The OSGi framework also has a number of events that get fired to notify subscribers when state changes occur in the framework itself. For example, when a bundle transitions through its life cycle states (uninstalled, installed, resolved, starting, active, and stopping), an event will be sent to notify clients of the new value. The events are sent after the transition has occurred.

The framework also has events that represent the system as a whole (to indicate the system has started, packages are refreshed, and for startlevel modifications) as well as certain log message types (info, warning, and error).

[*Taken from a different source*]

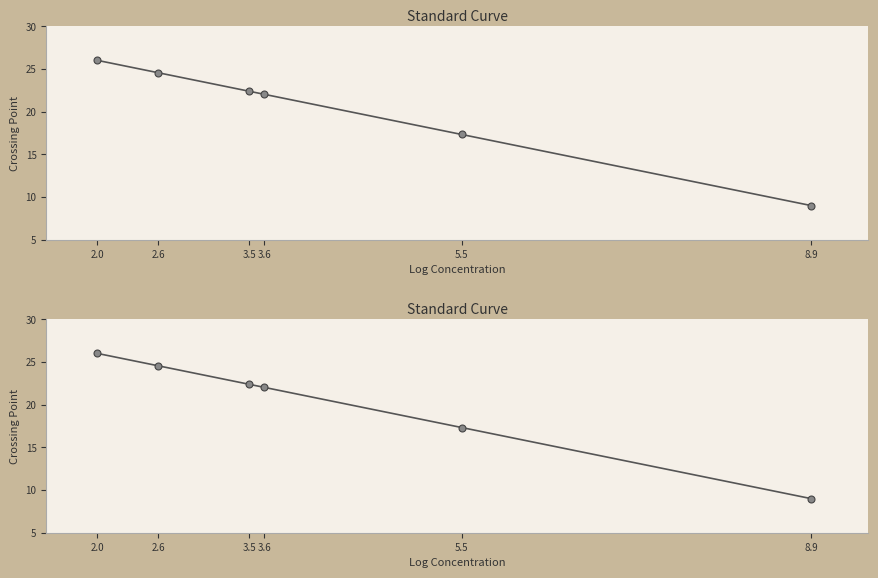

Count the number of data series in this chart.

1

Framework events are sent under the org/osgi/framework/FrameworkEvent/ topic prefix and include:

  • STARTED
  • PACKAGES_REFRESHED
  • STARTLEVEL_CHANGED
  • INFO
  • WARNING
  • ERROR

Bundle events are sent under the org/osgi/framework/BundleEvent/ topic prefix and include:

  • UNINSTALLED
  • INSTALLED
  • UNRESOLVED
  • RESOLVED
  • STARTED
  • UPDATED
  • STOPPED

Service events are sent under the org/osgi/framework/ServiceEvent/ topic prefix and include:

  • REGISTERED
  • MODIFIED
  • UNREGISTERING

For framework events, the following information will be provided:

  • event: The FrameworkEvent object sent to the framework listeners

For bundle events, the following information will be provided:

  • event: The BundleEvent object sent to bundle listeners
  • bundle: The Bundle object
  • bundle.id: The source's bundle ID as a Long
  • bundle.signer: The string or collection of strings containing the distinguished name of the bundle's signers, if signed
  • bundle.symbolicName: The bundle's symbolic name if set
  • bundle.version: The bundle version as a Version

For service events, the following information will be provided:

  • event: The ServiceEvent object sent to the service listeners
  • service: The ServiceReference of the service
  • service.id: The service's ID as a Long
  • service.objectClass: The array of strings of the object classes this service is registered against
  • service.pid: The service's persistent identifier as a string or collection of strings

Along with delivery via EventAdmin, the framework supports several custom listeners that can be added via the BundleContext add listener methods:

  • FrameworkListener: This is an interface to receive FrameworkEvent objects
  • BundleListener: This is an interface to receive BundleEvent objects
  • ServiceListener: This is an interface to receive ServiceEvent objects

Note that classes such as ServiceTracker (covered in Chapter 3, Using OSGi Services to Dynamically Wire Applications) subscribe to service events in order to determine when services come and go, and extender patterns such as Declarative Services listen to bundle events in order to process them when they are installed or removed. Implementing an extender pattern generally looks like the following:

context.addBundleListener(new BundleListener() {
  public void bundleChanged(BundleEvent event) {
    int type = event.getType();
    Bundle bundle = event.getBundle();
    String myHeader = bundle.getHeaders().get("X-MyHeader");
    if (type == BundleEvent.STARTED && myHeader != null) {
      addBundle(bundle);
    } else if (type == BundleEvent.STOPPED && myHeader != null) {
      removeBundle(bundle);
    }
  }
});
for (Bundle bundle : context.getBundles()) {
  if (bundle.getState() == Bundle.ACTIVE
    && bundle.getHeaders().get("X-MyHeader") != null) {
    addBundle(bundle);
  }
}

Note that the pattern is generally to add the bundle listener first, and then iterate through all the existing bundles. This way, there may be some duplicate calls to the addBundle method, but the bundles should not be missed. Generally, the extender pattern will maintain a list of bundles under management so that when the extender provider is stopped, the bundles can be appropriately released.

Also note that most patterns use the existence of a header in the manifest to determine whether or not the bundle should be extended. This allows for a cheap test to determine if the bundle has any contents, and also why headers such as Service-Component exist in the Declarative Services specification.